¡Qué difícil es sobreponerse a la propia mente! Pues la mente es eterno horizonte de la vida. Pues es ella quien rige todo destino, quien condiciona toda alegría, toda pena. No hay, fuera de ella, argumento o razón suficiente, ni hay voluntad que no proceda de la mente misma.
Todo lo que somos está ahí. Si no nos gusta, mala suerte. Constantemente afrontamos las propias limitaciones con la extrañeza de reconocerlas y de ser incapaces de ponerles remedio. Y es que sólo podemos cambiar nuestra cabeza usando nuestra cabeza, y esto complica las cosas.
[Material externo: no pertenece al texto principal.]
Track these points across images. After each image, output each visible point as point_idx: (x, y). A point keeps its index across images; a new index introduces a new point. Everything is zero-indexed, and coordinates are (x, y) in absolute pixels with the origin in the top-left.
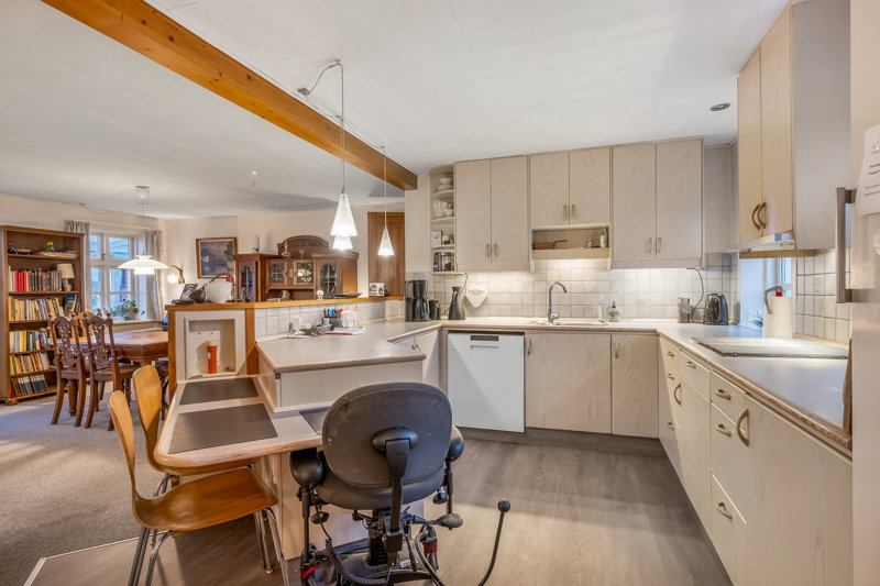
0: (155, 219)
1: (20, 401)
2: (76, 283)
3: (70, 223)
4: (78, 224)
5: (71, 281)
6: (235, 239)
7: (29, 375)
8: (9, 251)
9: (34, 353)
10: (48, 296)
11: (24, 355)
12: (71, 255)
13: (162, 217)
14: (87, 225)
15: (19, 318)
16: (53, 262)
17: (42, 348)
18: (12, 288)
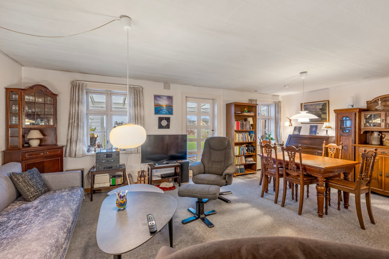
0: (278, 96)
1: (237, 176)
2: (254, 126)
3: (250, 100)
4: (254, 100)
5: (252, 125)
6: (328, 101)
7: (239, 165)
8: (235, 113)
9: (241, 156)
10: (246, 132)
11: (239, 156)
12: (252, 114)
13: (282, 94)
14: (256, 100)
15: (237, 141)
16: (246, 117)
17: (243, 154)
18: (235, 129)
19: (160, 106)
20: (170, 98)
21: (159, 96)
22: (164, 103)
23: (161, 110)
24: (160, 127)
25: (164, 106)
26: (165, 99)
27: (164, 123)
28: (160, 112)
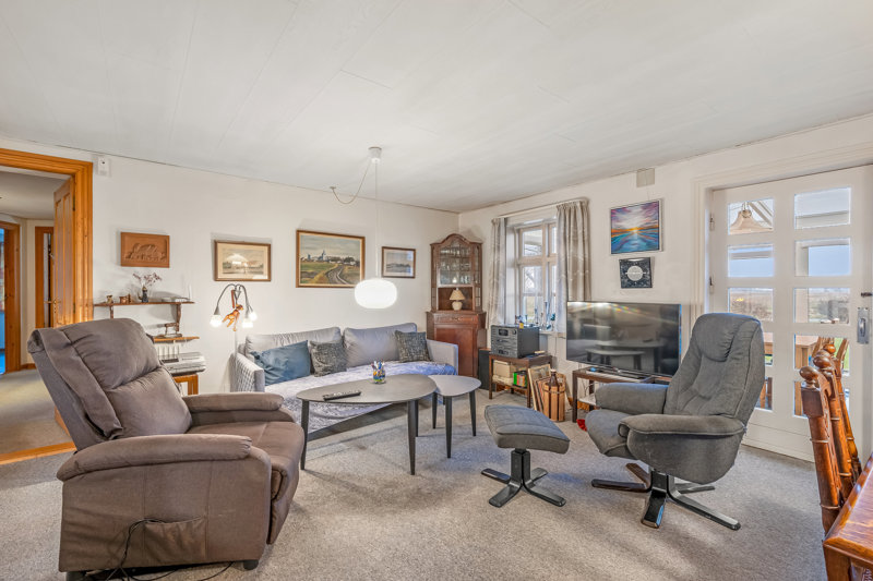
19: (624, 231)
20: (653, 207)
21: (623, 210)
22: (633, 223)
23: (627, 241)
24: (627, 283)
25: (635, 231)
26: (637, 214)
27: (635, 273)
28: (625, 246)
Fuera de nosotros, no hay ninguna razón objetiva para la felicidad; las razones las decide caprichosa la mente. Esto nos deja solos para reponernos de la frustración, para racionalizar la tristeza, para modular la euforia... No es difícil; muchos lo consiguen. Pero, en esos casos, nunca es por una determinación puntual, por una visión repentina del deber, por una voz milagrosa que espolea: "ánimo chico, debes ser optimista".
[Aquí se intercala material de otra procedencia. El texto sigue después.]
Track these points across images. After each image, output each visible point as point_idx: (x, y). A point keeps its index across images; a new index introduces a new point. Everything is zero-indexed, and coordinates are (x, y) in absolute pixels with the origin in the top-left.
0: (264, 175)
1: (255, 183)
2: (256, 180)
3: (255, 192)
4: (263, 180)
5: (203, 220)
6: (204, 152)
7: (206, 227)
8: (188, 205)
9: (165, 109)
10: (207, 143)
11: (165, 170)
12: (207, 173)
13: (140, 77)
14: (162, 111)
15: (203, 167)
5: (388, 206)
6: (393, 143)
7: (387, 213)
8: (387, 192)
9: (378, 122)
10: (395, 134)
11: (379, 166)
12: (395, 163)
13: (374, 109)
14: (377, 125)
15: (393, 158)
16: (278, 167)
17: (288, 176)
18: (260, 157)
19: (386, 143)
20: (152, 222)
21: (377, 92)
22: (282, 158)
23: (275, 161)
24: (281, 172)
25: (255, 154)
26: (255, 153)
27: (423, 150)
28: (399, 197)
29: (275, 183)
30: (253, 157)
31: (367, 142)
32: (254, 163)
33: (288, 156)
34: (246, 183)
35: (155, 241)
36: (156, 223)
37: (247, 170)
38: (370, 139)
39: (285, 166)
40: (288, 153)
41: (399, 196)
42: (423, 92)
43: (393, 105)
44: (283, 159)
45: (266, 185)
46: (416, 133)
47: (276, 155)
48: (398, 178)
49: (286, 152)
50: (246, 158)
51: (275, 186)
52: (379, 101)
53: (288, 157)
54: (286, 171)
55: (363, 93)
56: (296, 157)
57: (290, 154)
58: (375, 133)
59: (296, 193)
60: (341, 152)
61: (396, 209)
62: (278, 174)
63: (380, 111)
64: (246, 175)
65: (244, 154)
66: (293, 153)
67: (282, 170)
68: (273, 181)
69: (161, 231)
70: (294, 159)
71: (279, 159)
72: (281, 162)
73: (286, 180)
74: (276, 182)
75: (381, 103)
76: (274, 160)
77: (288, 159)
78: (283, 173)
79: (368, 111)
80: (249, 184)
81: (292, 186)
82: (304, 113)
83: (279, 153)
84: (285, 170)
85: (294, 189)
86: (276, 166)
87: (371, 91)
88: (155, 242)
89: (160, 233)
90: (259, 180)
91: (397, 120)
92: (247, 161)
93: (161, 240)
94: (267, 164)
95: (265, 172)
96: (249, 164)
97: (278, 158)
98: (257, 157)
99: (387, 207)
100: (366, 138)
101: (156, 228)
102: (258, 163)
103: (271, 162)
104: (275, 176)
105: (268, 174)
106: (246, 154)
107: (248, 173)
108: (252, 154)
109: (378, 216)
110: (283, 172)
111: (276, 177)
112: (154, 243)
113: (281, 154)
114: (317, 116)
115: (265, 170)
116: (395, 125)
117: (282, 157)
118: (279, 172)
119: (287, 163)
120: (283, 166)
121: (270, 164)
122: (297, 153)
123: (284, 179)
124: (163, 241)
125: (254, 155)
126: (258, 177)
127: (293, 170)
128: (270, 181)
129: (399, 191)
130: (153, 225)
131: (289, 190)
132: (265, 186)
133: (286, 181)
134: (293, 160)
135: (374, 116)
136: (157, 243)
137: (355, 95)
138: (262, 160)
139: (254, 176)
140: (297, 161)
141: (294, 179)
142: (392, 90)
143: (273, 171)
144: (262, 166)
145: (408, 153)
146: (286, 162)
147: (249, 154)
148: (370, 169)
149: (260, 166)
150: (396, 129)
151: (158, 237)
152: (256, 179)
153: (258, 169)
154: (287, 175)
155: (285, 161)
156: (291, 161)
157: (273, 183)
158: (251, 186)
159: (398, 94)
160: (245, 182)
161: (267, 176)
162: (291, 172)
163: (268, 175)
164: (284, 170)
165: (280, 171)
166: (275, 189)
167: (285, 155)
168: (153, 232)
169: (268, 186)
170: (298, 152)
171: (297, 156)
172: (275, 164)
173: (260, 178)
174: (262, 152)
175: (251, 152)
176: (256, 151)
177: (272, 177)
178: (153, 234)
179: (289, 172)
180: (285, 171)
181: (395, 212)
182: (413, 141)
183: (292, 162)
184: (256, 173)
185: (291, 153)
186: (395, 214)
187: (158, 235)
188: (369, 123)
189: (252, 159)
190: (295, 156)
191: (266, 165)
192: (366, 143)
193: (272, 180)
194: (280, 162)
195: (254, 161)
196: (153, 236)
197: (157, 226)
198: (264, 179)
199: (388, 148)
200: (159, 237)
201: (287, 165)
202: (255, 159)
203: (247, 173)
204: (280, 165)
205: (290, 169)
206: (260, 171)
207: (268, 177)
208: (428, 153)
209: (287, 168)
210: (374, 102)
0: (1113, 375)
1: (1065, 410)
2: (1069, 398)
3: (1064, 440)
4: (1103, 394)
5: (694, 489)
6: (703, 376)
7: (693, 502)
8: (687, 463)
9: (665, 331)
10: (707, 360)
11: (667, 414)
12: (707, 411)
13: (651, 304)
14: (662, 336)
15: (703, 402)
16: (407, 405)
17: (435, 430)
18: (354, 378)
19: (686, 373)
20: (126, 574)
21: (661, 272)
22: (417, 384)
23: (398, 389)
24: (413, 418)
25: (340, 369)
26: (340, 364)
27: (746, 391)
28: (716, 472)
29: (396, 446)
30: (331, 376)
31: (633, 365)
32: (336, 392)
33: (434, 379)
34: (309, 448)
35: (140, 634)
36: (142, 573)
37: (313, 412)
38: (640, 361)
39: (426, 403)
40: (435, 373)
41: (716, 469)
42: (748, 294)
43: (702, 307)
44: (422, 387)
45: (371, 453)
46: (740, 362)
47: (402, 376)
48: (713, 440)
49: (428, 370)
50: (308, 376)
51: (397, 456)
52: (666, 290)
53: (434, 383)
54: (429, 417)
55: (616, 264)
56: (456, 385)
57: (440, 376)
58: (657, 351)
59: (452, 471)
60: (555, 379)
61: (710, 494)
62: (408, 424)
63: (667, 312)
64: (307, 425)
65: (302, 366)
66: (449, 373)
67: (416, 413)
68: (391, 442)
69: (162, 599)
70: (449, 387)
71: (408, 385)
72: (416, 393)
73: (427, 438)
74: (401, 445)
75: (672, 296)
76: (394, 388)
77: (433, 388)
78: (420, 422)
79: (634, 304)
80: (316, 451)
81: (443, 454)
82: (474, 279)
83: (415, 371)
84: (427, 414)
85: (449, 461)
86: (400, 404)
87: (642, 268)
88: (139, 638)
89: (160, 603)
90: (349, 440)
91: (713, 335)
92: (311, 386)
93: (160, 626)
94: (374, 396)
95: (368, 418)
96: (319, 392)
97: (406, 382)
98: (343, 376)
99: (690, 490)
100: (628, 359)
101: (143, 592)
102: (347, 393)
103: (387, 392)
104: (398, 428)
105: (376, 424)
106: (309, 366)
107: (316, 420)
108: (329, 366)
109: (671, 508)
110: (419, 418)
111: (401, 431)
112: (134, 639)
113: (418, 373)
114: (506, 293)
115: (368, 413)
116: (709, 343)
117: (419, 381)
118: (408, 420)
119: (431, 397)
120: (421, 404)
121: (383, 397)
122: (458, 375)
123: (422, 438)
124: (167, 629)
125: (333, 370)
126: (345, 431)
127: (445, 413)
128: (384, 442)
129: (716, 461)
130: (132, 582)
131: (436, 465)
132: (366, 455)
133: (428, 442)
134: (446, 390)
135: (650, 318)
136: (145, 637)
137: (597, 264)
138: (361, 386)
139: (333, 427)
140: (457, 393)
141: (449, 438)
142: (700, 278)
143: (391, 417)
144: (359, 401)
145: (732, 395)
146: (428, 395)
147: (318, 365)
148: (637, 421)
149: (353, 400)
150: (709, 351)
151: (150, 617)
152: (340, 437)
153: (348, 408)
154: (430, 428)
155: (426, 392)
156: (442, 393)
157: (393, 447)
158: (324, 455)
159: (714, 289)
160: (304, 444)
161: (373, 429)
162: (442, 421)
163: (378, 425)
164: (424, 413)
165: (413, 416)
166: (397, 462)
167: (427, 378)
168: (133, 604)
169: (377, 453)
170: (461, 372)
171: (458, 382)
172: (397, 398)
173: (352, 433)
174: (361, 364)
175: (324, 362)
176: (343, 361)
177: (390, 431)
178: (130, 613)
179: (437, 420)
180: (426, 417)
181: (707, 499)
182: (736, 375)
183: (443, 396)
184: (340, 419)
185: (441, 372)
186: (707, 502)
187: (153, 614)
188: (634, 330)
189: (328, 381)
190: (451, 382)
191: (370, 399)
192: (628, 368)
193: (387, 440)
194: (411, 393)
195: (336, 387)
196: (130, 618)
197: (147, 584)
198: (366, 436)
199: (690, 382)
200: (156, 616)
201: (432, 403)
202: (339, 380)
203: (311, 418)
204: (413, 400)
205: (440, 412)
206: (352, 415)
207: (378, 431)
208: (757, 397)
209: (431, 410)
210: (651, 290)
Porque todo pensamiento, todo impulso vital, o mortal, es producto de una inercia profunda e insondable que se remonta a la infancia, y de la que muchas veces somos los últimos responsables. Nuestra psicología constituye un animal enorme, lento y testarudo, un mastodonte difícil de gobernar, anclado en la costumbre y en etapas olvidadas de la vida. Y todo intento por disciplinarlo sólo toma cuerpo a largo plazo, a veces de la forma menos deseada.